ASSIGNMENT:
Please reproduce the entries that follow, keeping each word intact.
----
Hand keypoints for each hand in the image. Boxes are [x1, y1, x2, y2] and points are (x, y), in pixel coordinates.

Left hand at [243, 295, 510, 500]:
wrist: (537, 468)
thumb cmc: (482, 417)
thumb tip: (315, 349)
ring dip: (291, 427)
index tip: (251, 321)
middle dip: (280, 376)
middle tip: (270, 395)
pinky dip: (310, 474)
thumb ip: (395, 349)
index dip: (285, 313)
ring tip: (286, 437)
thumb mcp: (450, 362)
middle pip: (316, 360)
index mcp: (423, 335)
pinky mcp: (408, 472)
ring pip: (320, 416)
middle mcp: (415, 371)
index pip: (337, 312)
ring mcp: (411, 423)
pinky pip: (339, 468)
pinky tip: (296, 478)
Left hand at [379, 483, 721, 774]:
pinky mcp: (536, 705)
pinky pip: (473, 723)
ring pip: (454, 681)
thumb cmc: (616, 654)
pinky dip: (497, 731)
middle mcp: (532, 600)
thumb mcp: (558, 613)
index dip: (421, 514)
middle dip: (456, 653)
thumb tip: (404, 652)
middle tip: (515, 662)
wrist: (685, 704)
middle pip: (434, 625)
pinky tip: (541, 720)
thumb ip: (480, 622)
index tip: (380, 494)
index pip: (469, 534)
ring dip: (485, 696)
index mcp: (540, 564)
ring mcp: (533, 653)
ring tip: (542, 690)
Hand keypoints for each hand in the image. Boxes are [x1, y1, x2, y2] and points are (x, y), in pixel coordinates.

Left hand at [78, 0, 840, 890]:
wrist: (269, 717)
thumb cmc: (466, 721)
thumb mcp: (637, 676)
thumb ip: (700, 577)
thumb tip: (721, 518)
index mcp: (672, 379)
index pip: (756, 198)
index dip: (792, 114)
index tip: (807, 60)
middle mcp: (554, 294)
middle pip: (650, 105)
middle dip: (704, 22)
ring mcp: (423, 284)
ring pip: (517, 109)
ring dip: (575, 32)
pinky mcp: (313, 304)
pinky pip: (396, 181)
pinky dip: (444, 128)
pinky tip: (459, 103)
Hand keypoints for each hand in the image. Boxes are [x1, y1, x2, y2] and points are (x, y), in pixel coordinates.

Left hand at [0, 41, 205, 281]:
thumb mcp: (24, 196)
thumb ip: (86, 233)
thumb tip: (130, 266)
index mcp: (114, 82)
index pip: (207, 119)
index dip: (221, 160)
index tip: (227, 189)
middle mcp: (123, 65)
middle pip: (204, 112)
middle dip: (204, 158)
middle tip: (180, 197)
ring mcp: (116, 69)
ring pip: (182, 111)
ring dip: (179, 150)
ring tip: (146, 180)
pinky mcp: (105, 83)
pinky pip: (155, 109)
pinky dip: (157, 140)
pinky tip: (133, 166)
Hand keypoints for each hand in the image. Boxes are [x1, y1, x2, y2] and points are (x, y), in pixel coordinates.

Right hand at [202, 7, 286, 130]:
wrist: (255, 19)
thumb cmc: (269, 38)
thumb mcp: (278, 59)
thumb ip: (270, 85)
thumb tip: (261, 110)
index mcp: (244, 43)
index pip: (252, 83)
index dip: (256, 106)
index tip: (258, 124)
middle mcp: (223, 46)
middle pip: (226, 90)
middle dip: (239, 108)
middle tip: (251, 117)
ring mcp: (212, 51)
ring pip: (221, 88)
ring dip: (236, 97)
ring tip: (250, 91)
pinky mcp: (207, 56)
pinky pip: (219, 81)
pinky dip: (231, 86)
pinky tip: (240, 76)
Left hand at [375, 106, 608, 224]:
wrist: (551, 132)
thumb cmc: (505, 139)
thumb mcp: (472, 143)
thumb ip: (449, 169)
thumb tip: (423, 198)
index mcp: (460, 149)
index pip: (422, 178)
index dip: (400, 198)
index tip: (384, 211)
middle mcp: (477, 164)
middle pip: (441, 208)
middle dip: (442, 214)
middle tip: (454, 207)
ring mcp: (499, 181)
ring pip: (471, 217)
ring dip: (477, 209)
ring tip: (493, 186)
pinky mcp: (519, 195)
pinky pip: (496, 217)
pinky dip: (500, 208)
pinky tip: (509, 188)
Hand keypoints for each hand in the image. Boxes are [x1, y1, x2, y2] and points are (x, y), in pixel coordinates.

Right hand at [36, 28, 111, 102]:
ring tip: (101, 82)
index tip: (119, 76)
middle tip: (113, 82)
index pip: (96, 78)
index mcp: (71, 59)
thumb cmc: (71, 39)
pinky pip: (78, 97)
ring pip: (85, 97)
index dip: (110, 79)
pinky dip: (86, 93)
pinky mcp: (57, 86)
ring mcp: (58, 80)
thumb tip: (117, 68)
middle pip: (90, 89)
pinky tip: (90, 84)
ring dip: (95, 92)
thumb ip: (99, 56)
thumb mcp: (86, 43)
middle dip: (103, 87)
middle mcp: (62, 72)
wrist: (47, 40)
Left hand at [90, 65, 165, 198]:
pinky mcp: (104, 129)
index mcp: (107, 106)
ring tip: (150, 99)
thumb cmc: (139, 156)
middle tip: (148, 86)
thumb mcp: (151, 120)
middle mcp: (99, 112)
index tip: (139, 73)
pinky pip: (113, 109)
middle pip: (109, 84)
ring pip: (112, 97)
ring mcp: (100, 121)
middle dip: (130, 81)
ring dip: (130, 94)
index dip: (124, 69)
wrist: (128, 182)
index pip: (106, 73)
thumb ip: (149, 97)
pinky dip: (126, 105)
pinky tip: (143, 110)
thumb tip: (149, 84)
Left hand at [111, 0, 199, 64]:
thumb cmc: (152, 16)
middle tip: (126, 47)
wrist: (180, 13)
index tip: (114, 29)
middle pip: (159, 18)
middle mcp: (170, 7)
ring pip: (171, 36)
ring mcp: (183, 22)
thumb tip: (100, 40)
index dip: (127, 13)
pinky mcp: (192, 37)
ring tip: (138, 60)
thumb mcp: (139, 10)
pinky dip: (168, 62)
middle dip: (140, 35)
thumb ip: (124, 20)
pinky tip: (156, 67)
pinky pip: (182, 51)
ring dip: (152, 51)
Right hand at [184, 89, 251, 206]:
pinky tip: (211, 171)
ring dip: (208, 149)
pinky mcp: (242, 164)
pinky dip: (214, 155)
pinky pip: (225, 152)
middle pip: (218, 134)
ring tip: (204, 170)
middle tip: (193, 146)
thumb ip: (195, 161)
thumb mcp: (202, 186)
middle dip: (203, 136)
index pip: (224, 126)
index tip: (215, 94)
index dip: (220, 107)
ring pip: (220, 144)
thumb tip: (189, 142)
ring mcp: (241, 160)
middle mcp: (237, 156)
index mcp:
----
WRITTEN SOLUTION:
Hand keypoints for each hand in the image. Boxes are [x1, y1, x2, y2] and points are (x, y), in pixel coordinates.

Left hand at [243, 295, 510, 500]:
wrist: (537, 468)
thumb cmc: (482, 417)
thumb tip: (315, 349)
ring dip: (291, 427)
index tip: (251, 321)
middle dip: (280, 376)
middle tip: (270, 395)
pinky dip: (310, 474)
thumb ip: (395, 349)
index dip: (285, 313)
ring tip: (286, 437)
thumb mcp: (450, 362)
middle pip: (316, 360)
index mcp: (423, 335)
pinky mcp: (408, 472)
ring pip: (320, 416)
middle mcp: (415, 371)
index pip: (337, 312)
ring mcp: (411, 423)
pinky pip: (339, 468)
pinky tip: (296, 478)
Left hand at [379, 483, 721, 774]:
pinky mcp: (536, 705)
pinky pip: (473, 723)
ring pip: (454, 681)
thumb cmc: (616, 654)
pinky dip: (497, 731)
middle mcp: (532, 600)
thumb mcp: (558, 613)
index dip: (421, 514)
middle dip: (456, 653)
thumb tip: (404, 652)
middle tip: (515, 662)
wrist: (685, 704)
middle pip: (434, 625)
pinky tip: (541, 720)
thumb ip: (480, 622)
index tip: (380, 494)
index pip: (469, 534)
ring dip: (485, 696)
index mcp: (540, 564)
ring mcp: (533, 653)
ring tip: (542, 690)
Hand keypoints for each hand in the image. Boxes are [x1, y1, x2, y2] and points are (x, y), in pixel coordinates.

Left hand at [78, 0, 840, 890]:
wrist: (269, 717)
thumb cmc: (466, 721)
thumb mcp: (637, 676)
thumb ip: (700, 577)
thumb tip: (721, 518)
index mcp: (672, 379)
index pip: (756, 198)
index dip: (792, 114)
index tip: (807, 60)
middle mcp: (554, 294)
middle pip: (650, 105)
middle dip: (704, 22)
ring mcp: (423, 284)
ring pip: (517, 109)
ring dip: (575, 32)
pinky mcp: (313, 304)
pinky pip: (396, 181)
pinky dip: (444, 128)
pinky tip: (459, 103)
Hand keypoints for each hand in the image. Boxes are [x1, y1, x2, y2] and points are (x, y), in pixel coordinates.

Left hand at [0, 41, 205, 281]:
thumb mcp: (24, 196)
thumb ip: (86, 233)
thumb tip: (130, 266)
index mcp: (114, 82)
index pip: (207, 119)
index dip: (221, 160)
index tip: (227, 189)
middle mcp: (123, 65)
middle pip: (204, 112)
middle dip: (204, 158)
middle tip: (180, 197)
ring mcp: (116, 69)
ring pip: (182, 111)
ring dip: (179, 150)
ring tip: (146, 180)
pinky mcp: (105, 83)
pinky pip: (155, 109)
pinky dip: (157, 140)
pinky tip: (133, 166)
Hand keypoints for each hand in the image. Boxes are [x1, y1, x2, y2] and points are (x, y), in pixel coordinates.

Right hand at [202, 7, 286, 130]:
wrist: (255, 19)
thumb cmc: (269, 38)
thumb mcp: (278, 59)
thumb ip: (270, 85)
thumb tip: (261, 110)
index mcp: (244, 43)
index pip: (252, 83)
index dip: (256, 106)
index tip: (258, 124)
middle mcp: (223, 46)
middle pip: (226, 90)
middle dip: (239, 108)
middle tip: (251, 117)
ring mcp: (212, 51)
ring pip: (221, 88)
ring dip: (236, 97)
ring tip: (250, 91)
pinky mcp: (207, 56)
pinky pip: (219, 81)
pinky dip: (231, 86)
pinky tip: (240, 76)
Left hand at [375, 106, 608, 224]:
wrist: (551, 132)
thumb cmc: (505, 139)
thumb mcp: (472, 143)
thumb ip: (449, 169)
thumb tip: (423, 198)
index mcp: (460, 149)
index pip: (422, 178)
index dip: (400, 198)
index tip: (384, 211)
middle mcp: (477, 164)
middle pip: (441, 208)
middle dip: (442, 214)
middle tip: (454, 207)
ring mcp: (499, 181)
ring pip: (471, 217)
ring dip: (477, 209)
ring tip: (493, 186)
pinky mcp: (519, 195)
pinky pip: (496, 217)
pinky dip: (500, 208)
pinky tip: (509, 188)
Hand keypoints for each hand in the image. Boxes are [x1, y1, x2, y2] and points are (x, y), in pixel coordinates.

Right hand at [36, 28, 111, 102]:
ring tip: (101, 82)
index tip: (119, 76)
middle tip: (113, 82)
index pip: (96, 78)
index mcp: (71, 59)
thumb cmc: (71, 39)
pinky pip: (78, 97)
ring pip: (85, 97)
index dip: (110, 79)
pinky dip: (86, 93)
pinky mcp: (57, 86)
ring mcp: (58, 80)
thumb tip: (117, 68)
middle pip: (90, 89)
pinky tip: (90, 84)
ring dip: (95, 92)
thumb ip: (99, 56)
thumb mcp: (86, 43)
middle dip: (103, 87)
middle mcp: (62, 72)
wrist: (47, 40)
Left hand at [90, 65, 165, 198]:
pinky mcp: (104, 129)
index mcp: (107, 106)
ring tip: (150, 99)
thumb cmc: (139, 156)
middle tip: (148, 86)
thumb mcp: (151, 120)
middle mcp: (99, 112)
index tip: (139, 73)
pinky pip: (113, 109)
middle pip: (109, 84)
ring pip: (112, 97)
ring mcp: (100, 121)
middle dip: (130, 81)
ring dip: (130, 94)
index dip: (124, 69)
wrist: (128, 182)
index pip: (106, 73)
thumb ip: (149, 97)
pinky dip: (126, 105)
pinky tip: (143, 110)
thumb tip: (149, 84)
Left hand at [111, 0, 199, 64]:
thumb cmc: (152, 16)
middle tip: (126, 47)
wrist: (180, 13)
index tip: (114, 29)
middle pip: (159, 18)
middle mcp: (170, 7)
ring pip: (171, 36)
ring mcp: (183, 22)
thumb tip: (100, 40)
index dip: (127, 13)
pinky mcp: (192, 37)
ring tip: (138, 60)
thumb mcp: (139, 10)
pinky dip: (168, 62)
middle dip: (140, 35)
thumb ip: (124, 20)
pinky tip: (156, 67)
pinky pip: (182, 51)
ring dip: (152, 51)
Right hand at [184, 89, 251, 206]:
pinky tip: (211, 171)
ring dip: (208, 149)
pinky mcp: (242, 164)
pinky dip: (214, 155)
pinky pip: (225, 152)
middle pip: (218, 134)
ring tip: (204, 170)
middle tip: (193, 146)
thumb ip: (195, 161)
thumb mcp: (202, 186)
middle dip: (203, 136)
index pip: (224, 126)
index tip: (215, 94)
index dip: (220, 107)
ring pip: (220, 144)
thumb tip: (189, 142)
ring mcp: (241, 160)
middle mcp: (237, 156)
index mcp:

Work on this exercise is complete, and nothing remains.